Re: [RFC PATCH v8 03/14] mm, x86: Add support for eXclusive Page Frame Ownership (XPFO)

From: Peter Zijlstra
Date: Thu Feb 14 2019 - 05:57:06 EST


On Wed, Feb 13, 2019 at 05:01:26PM -0700, Khalid Aziz wrote:
> static inline void *kmap_atomic(struct page *page)
> {
> + void *kaddr;
> +
> preempt_disable();
> pagefault_disable();
> + kaddr = page_address(page);
> + xpfo_kmap(kaddr, page);
> + return kaddr;
> }
> #define kmap_atomic_prot(page, prot) kmap_atomic(page)
>
> static inline void __kunmap_atomic(void *addr)
> {
> + xpfo_kunmap(addr, virt_to_page(addr));
> pagefault_enable();
> preempt_enable();
> }

How is that supposed to work; IIRC kmap_atomic was supposed to be
IRQ-safe.

> +/* Per-page XPFO house-keeping data */
> +struct xpfo {
> + unsigned long flags; /* Page state */
> + bool inited; /* Map counter and lock initialized */

What's sizeof(_Bool) ? Why can't you use a bit in that flags word?

> + atomic_t mapcount; /* Counter for balancing map/unmap requests */
> + spinlock_t maplock; /* Lock to serialize map/unmap requests */
> +};

Without that bool, the structure would be 16 bytes on 64bit, which seems
like a good number.

> +void xpfo_kmap(void *kaddr, struct page *page)
> +{
> + struct xpfo *xpfo;
> +
> + if (!static_branch_unlikely(&xpfo_inited))
> + return;
> +
> + xpfo = lookup_xpfo(page);
> +
> + /*
> + * The page was allocated before page_ext was initialized (which means
> + * it's a kernel page) or it's allocated to the kernel, so nothing to
> + * do.
> + */
> + if (!xpfo || unlikely(!xpfo->inited) ||
> + !test_bit(XPFO_PAGE_USER, &xpfo->flags))
> + return;
> +
> + spin_lock(&xpfo->maplock);
> +
> + /*
> + * The page was previously allocated to user space, so map it back
> + * into the kernel.

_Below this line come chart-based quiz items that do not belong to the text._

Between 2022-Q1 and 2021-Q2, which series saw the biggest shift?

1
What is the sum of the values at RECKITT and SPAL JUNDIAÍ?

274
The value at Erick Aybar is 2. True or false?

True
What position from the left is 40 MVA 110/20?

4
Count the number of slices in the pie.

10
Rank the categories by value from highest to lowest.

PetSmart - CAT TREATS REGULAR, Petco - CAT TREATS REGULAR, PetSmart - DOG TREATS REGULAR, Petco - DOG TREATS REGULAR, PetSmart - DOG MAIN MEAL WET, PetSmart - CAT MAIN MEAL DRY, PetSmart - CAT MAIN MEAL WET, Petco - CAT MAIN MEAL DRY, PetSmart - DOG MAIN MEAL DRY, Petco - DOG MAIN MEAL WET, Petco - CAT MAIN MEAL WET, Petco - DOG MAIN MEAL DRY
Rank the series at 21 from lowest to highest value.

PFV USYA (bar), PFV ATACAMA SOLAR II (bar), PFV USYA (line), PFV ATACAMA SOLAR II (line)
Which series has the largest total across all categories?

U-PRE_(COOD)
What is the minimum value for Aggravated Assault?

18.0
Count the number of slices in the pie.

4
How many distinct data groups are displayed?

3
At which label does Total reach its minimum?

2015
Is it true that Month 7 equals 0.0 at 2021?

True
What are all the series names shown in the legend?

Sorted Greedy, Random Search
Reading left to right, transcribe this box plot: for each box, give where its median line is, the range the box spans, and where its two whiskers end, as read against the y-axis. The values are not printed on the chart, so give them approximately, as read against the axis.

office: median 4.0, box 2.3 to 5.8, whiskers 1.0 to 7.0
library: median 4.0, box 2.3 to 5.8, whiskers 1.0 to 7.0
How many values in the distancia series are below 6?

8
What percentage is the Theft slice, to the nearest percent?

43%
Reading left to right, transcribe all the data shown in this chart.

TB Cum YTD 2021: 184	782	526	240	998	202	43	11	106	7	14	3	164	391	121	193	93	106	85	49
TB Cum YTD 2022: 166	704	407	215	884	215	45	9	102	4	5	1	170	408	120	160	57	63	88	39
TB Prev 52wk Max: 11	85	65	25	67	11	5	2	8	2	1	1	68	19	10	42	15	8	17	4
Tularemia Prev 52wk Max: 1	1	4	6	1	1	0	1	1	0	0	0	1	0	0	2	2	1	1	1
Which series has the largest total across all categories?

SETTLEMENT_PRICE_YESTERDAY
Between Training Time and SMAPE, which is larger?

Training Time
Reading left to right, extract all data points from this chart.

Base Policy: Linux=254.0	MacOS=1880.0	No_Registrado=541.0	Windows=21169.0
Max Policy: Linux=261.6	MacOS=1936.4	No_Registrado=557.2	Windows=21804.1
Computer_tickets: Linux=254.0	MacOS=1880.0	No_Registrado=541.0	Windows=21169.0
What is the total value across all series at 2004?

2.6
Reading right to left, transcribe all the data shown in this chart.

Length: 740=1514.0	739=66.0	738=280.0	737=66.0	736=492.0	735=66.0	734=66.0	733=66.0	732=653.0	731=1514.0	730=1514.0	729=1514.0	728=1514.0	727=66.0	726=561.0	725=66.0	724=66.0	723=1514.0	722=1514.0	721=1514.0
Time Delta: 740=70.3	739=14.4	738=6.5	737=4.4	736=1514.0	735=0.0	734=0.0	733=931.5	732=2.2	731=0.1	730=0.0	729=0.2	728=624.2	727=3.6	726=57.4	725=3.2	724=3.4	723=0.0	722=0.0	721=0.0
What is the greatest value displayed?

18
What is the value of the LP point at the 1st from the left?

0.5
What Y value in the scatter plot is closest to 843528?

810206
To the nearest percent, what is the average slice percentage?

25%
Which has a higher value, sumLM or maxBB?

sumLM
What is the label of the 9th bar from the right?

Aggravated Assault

No TLB flush required.
> + */
> + if ((atomic_inc_return(&xpfo->mapcount) == 1) &&
> + test_and_clear_bit(XPFO_PAGE_UNMAPPED, &xpfo->flags))
> + set_kpte(kaddr, page, PAGE_KERNEL);
> +
> + spin_unlock(&xpfo->maplock);
> +}
> +EXPORT_SYMBOL(xpfo_kmap);
> +
> +void xpfo_kunmap(void *kaddr, struct page *page)
> +{
> + struct xpfo *xpfo;
> +
> + if (!static_branch_unlikely(&xpfo_inited))
> + return;
> +
> + xpfo = lookup_xpfo(page);
> +
> + /*
> + * The page was allocated before page_ext was initialized (which means
> + * it's a kernel page) or it's allocated to the kernel, so nothing to
> + * do.
> + */
> + if (!xpfo || unlikely(!xpfo->inited) ||
> + !test_bit(XPFO_PAGE_USER, &xpfo->flags))
> + return;
> +
> + spin_lock(&xpfo->maplock);
> +
> + /*
> + * The page is to be allocated back to user space, so unmap it from the
> + * kernel, flush the TLB and tag it as a user page.
> + */
> + if (atomic_dec_return(&xpfo->mapcount) == 0) {
> + WARN(test_bit(XPFO_PAGE_UNMAPPED, &xpfo->flags),
> + "xpfo: unmapping already unmapped page\n");
> + set_bit(XPFO_PAGE_UNMAPPED, &xpfo->flags);
> + set_kpte(kaddr, page, __pgprot(0));
> + xpfo_flush_kernel_tlb(page, 0);
> + }
> +
> + spin_unlock(&xpfo->maplock);
> +}
> +EXPORT_SYMBOL(xpfo_kunmap);

And these here things are most definitely not IRQ-safe.